Extract the text of every entry below exactly; leave images out.

————

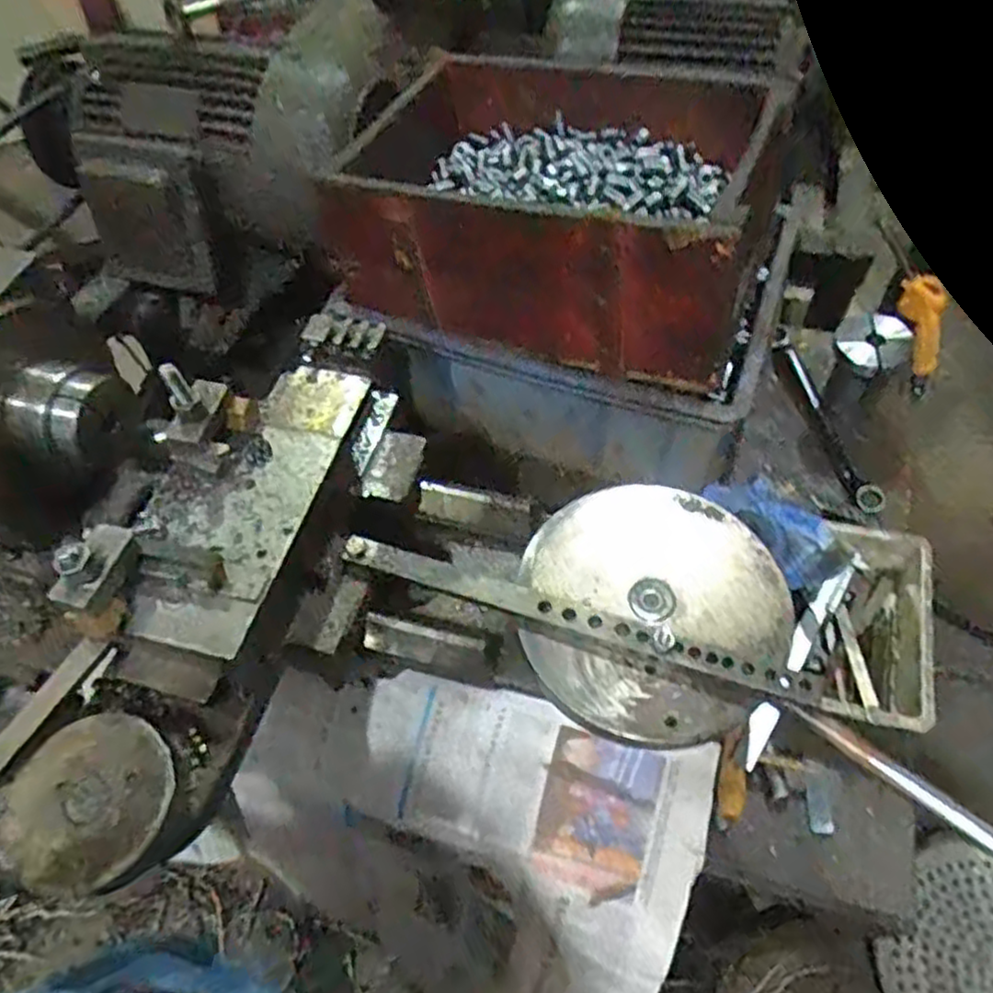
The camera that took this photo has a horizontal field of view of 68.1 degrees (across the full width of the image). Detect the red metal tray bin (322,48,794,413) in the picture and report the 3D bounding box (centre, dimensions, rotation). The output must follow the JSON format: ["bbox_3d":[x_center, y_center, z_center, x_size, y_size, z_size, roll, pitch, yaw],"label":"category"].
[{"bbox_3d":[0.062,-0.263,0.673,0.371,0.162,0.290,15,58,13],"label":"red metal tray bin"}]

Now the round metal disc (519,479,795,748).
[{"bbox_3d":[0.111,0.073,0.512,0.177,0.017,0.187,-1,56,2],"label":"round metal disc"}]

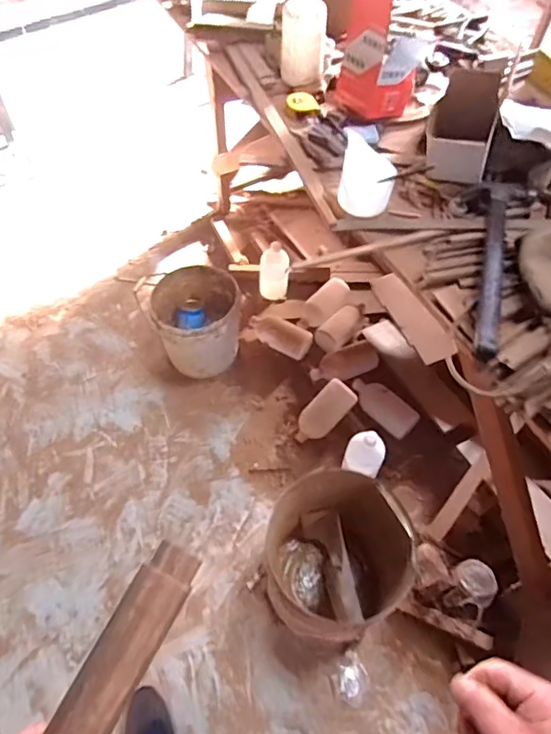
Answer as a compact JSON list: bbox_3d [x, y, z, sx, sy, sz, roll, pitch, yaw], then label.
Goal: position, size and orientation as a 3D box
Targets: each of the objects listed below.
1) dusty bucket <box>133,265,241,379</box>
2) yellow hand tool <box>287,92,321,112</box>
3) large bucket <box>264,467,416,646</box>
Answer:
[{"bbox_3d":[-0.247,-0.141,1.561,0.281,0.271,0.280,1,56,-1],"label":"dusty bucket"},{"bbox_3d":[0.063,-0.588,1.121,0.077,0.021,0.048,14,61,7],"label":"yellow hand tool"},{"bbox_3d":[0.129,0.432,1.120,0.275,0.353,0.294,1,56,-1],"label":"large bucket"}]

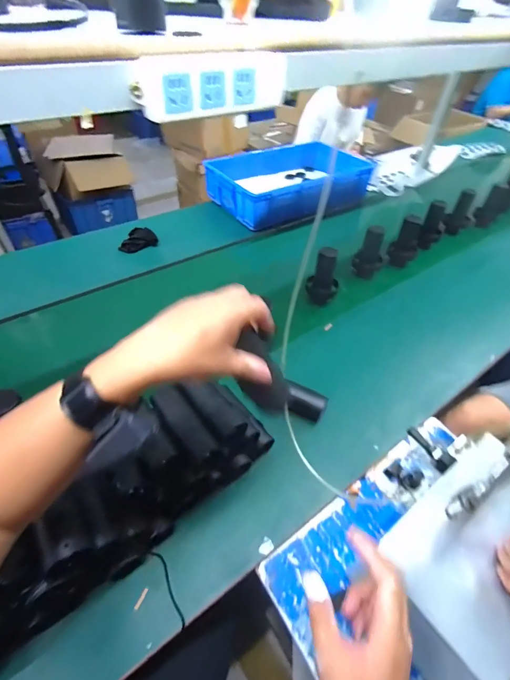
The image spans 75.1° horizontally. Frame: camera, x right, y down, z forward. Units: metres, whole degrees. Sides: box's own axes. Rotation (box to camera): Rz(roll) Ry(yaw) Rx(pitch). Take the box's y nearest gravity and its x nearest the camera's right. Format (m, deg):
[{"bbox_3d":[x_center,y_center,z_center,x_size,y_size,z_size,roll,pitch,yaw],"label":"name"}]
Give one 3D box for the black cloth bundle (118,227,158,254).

————

> _Output of the task_:
The camera that took this photo has a horizontal field of view of 68.1 degrees (across the full width of the image). Detect the red metal tray bin (322,48,794,413) in the picture and report the 3D bounding box (centre, dimensions, rotation). The output must follow the JSON format: ["bbox_3d":[x_center, y_center, z_center, x_size, y_size, z_size, roll, pitch, yaw],"label":"category"].
[{"bbox_3d":[0.062,-0.263,0.673,0.371,0.162,0.290,15,58,13],"label":"red metal tray bin"}]

Now the round metal disc (519,479,795,748).
[{"bbox_3d":[0.111,0.073,0.512,0.177,0.017,0.187,-1,56,2],"label":"round metal disc"}]

Answer as a compact JSON list: bbox_3d [x, y, z, sx, sy, sz, roll, pitch, yaw], then label.
Goal: position, size and orientation as a 3D box
Targets: each of the objects listed below.
1) dusty bucket <box>133,265,241,379</box>
2) yellow hand tool <box>287,92,321,112</box>
3) large bucket <box>264,467,416,646</box>
Answer:
[{"bbox_3d":[-0.247,-0.141,1.561,0.281,0.271,0.280,1,56,-1],"label":"dusty bucket"},{"bbox_3d":[0.063,-0.588,1.121,0.077,0.021,0.048,14,61,7],"label":"yellow hand tool"},{"bbox_3d":[0.129,0.432,1.120,0.275,0.353,0.294,1,56,-1],"label":"large bucket"}]

The image spans 75.1° horizontally. Frame: camera, x right, y down, z forward. Units: metres, whole degrees. Sides: box's own axes. Rotation (box to camera): Rz(roll) Ry(yaw) Rx(pitch). Take the box's y nearest gravity and its x nearest the camera's right. Format (m, deg):
[{"bbox_3d":[x_center,y_center,z_center,x_size,y_size,z_size,roll,pitch,yaw],"label":"name"}]
Give one 3D box for the black cloth bundle (118,227,158,254).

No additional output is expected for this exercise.